*AIM OF THE TASK*
Tally the lines below that contain the word "center", then give the tally alone.

*DATA PROVIDED*
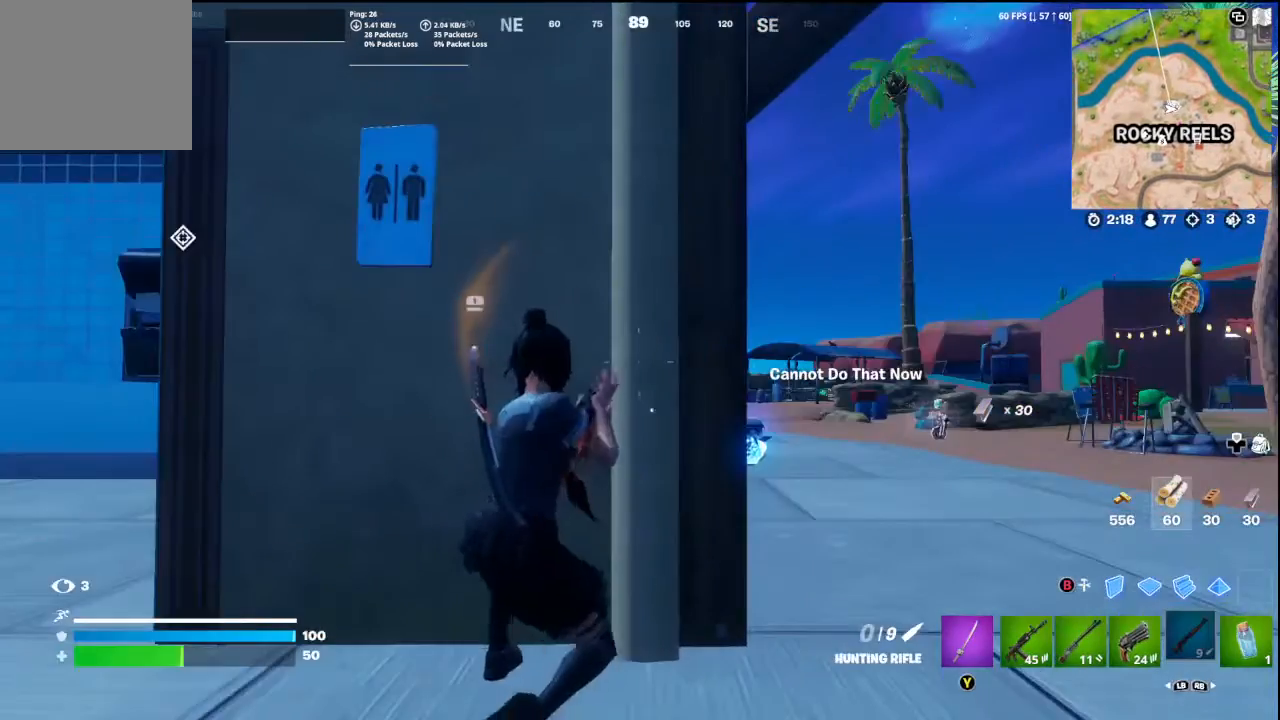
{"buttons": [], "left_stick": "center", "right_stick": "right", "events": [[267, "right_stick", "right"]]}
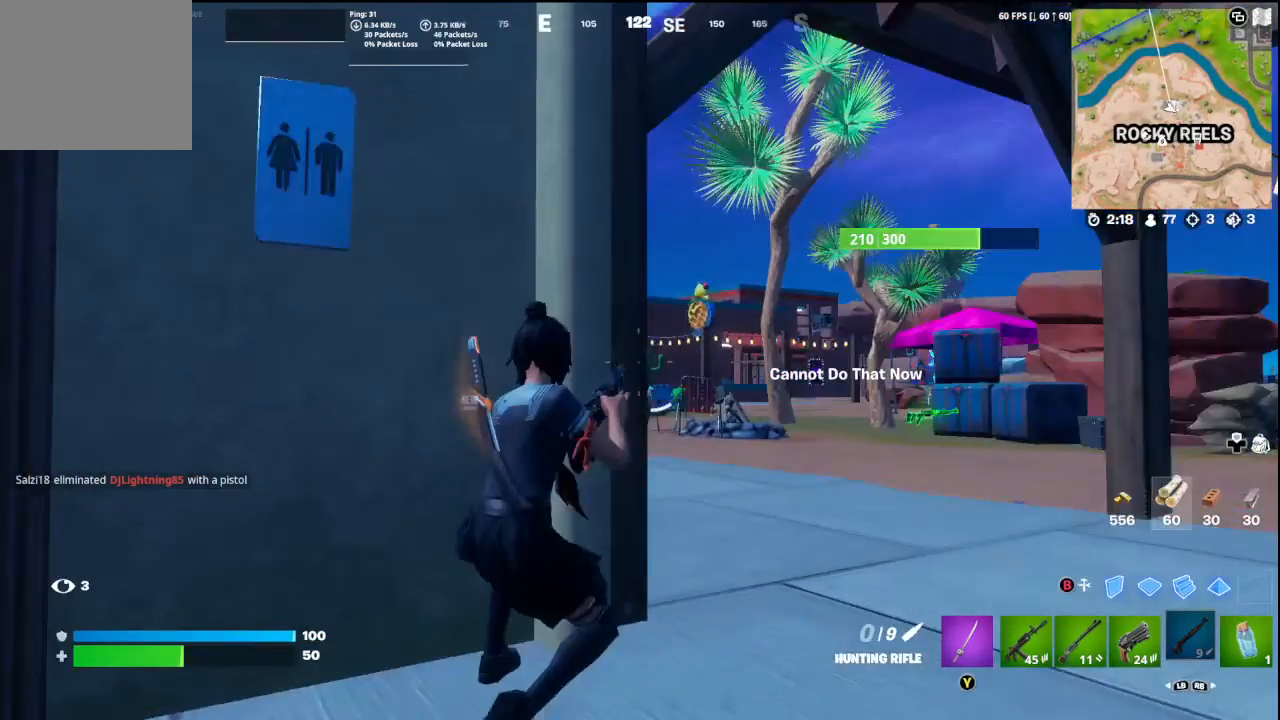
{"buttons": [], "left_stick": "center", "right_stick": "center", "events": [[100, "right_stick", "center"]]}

--

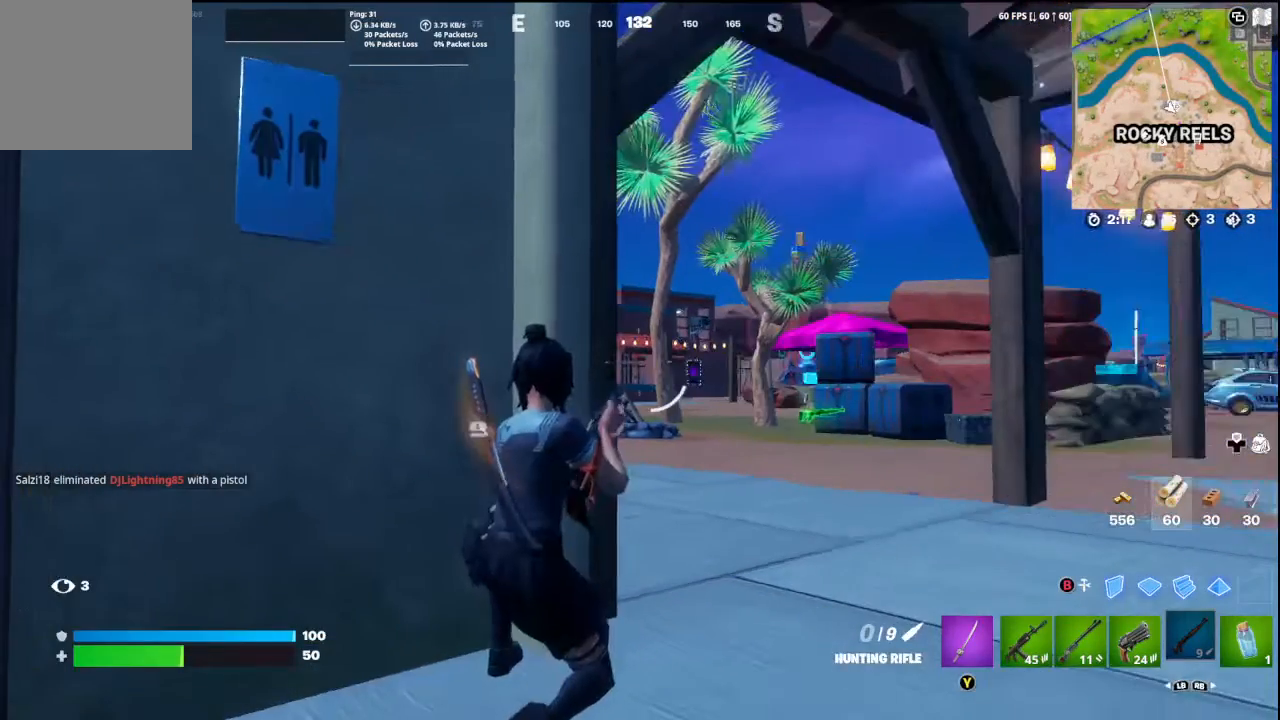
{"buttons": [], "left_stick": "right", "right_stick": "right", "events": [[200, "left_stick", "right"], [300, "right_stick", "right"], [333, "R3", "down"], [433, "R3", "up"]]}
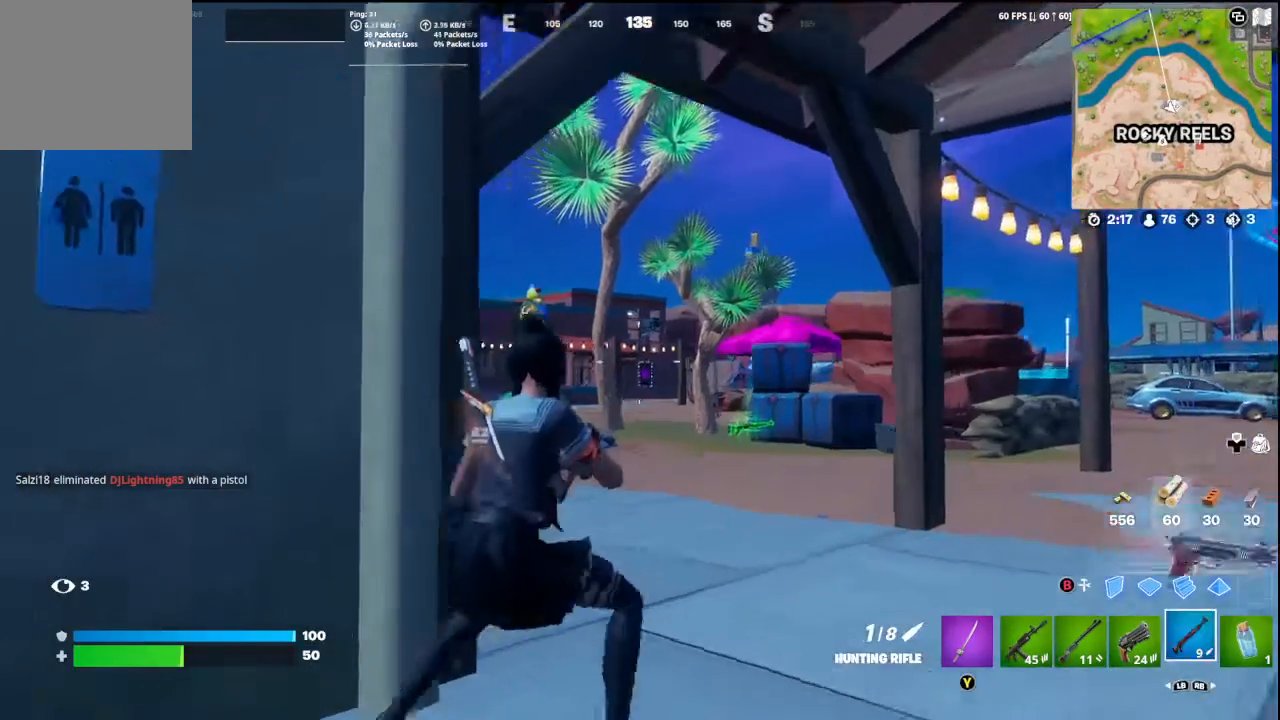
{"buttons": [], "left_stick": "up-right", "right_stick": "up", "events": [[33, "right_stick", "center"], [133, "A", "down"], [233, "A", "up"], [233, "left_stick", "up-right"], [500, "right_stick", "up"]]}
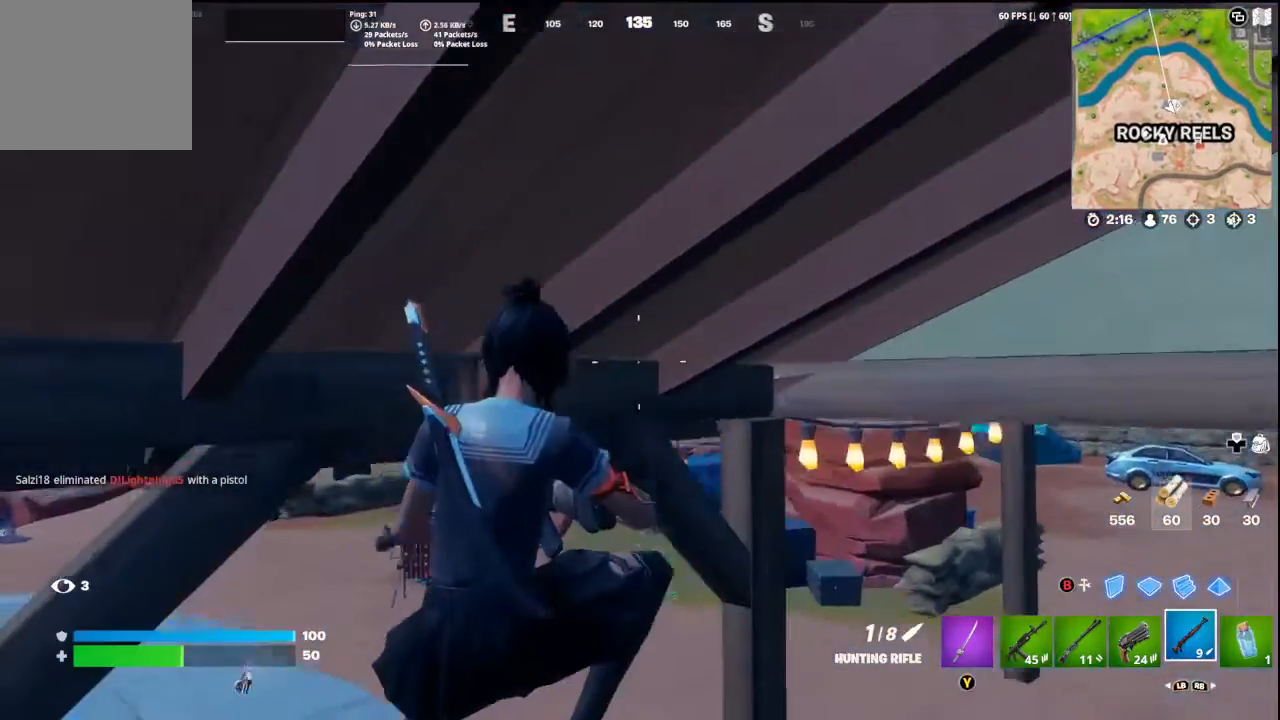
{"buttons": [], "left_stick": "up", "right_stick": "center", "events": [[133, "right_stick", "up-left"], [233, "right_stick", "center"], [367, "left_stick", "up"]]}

--

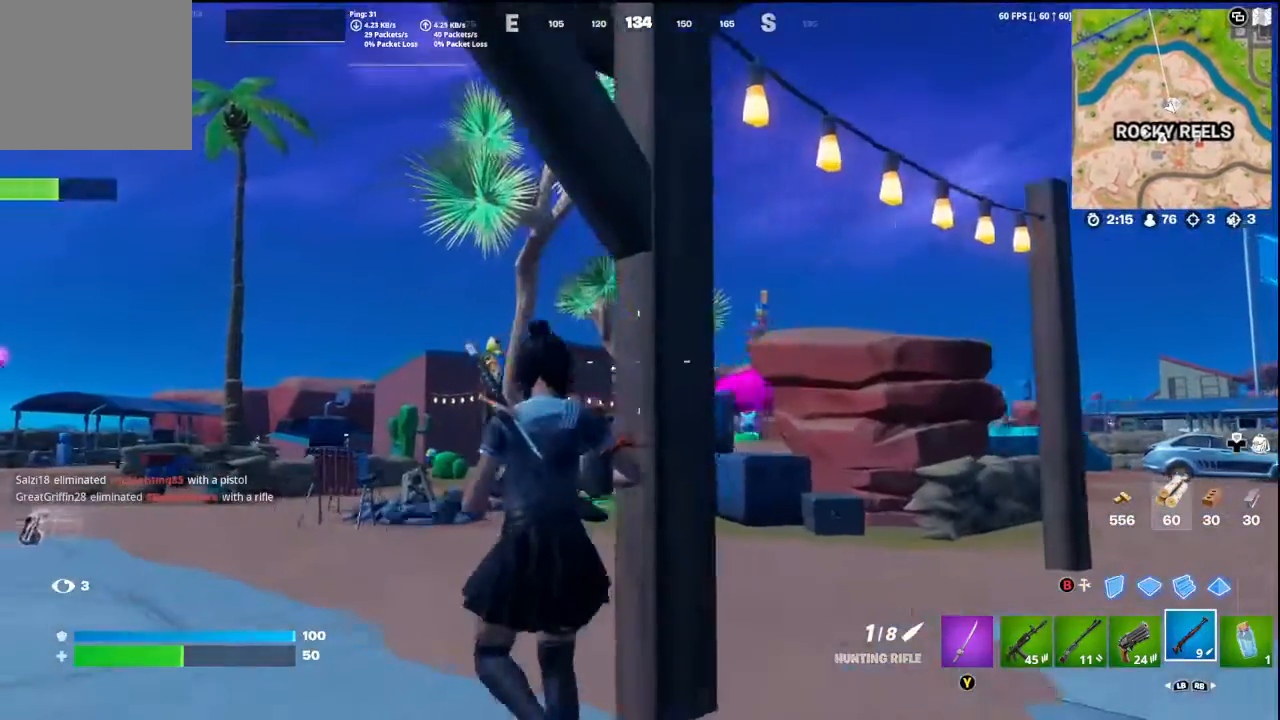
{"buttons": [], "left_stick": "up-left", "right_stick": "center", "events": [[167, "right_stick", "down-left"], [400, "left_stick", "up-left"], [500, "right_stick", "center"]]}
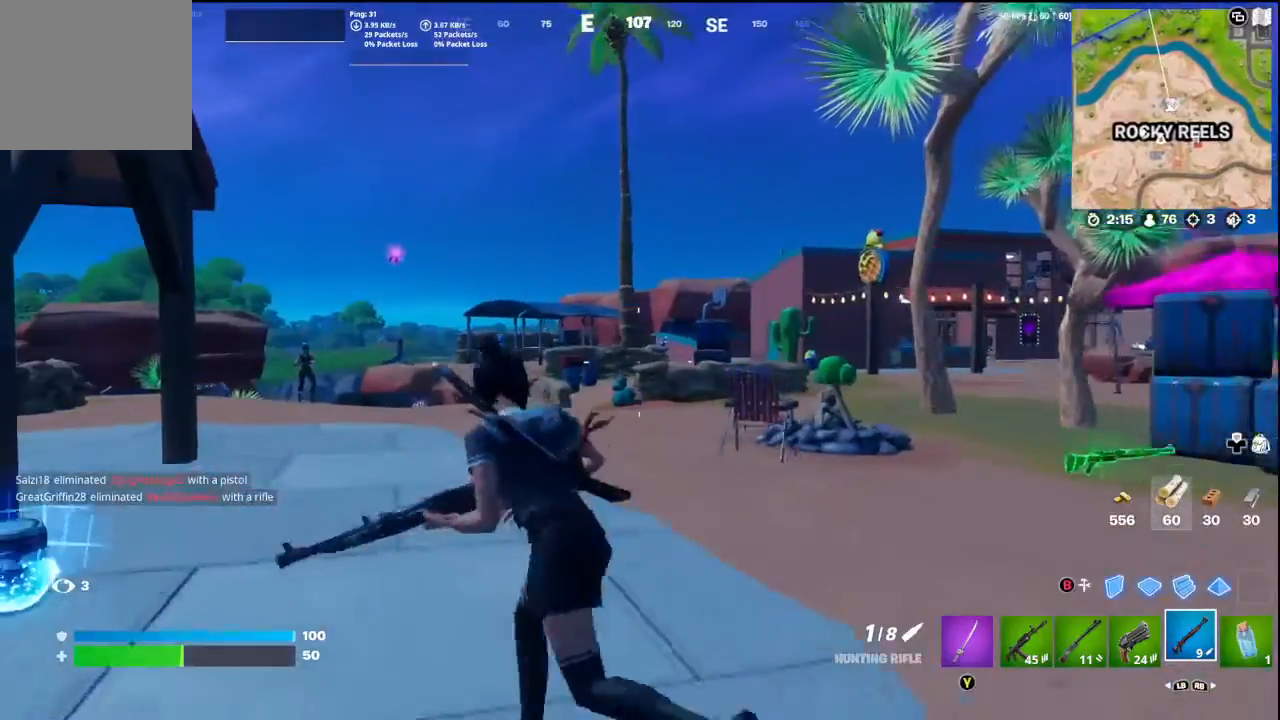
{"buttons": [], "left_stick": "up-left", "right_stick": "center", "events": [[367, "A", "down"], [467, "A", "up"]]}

*RESULT OF THIS TASK*
6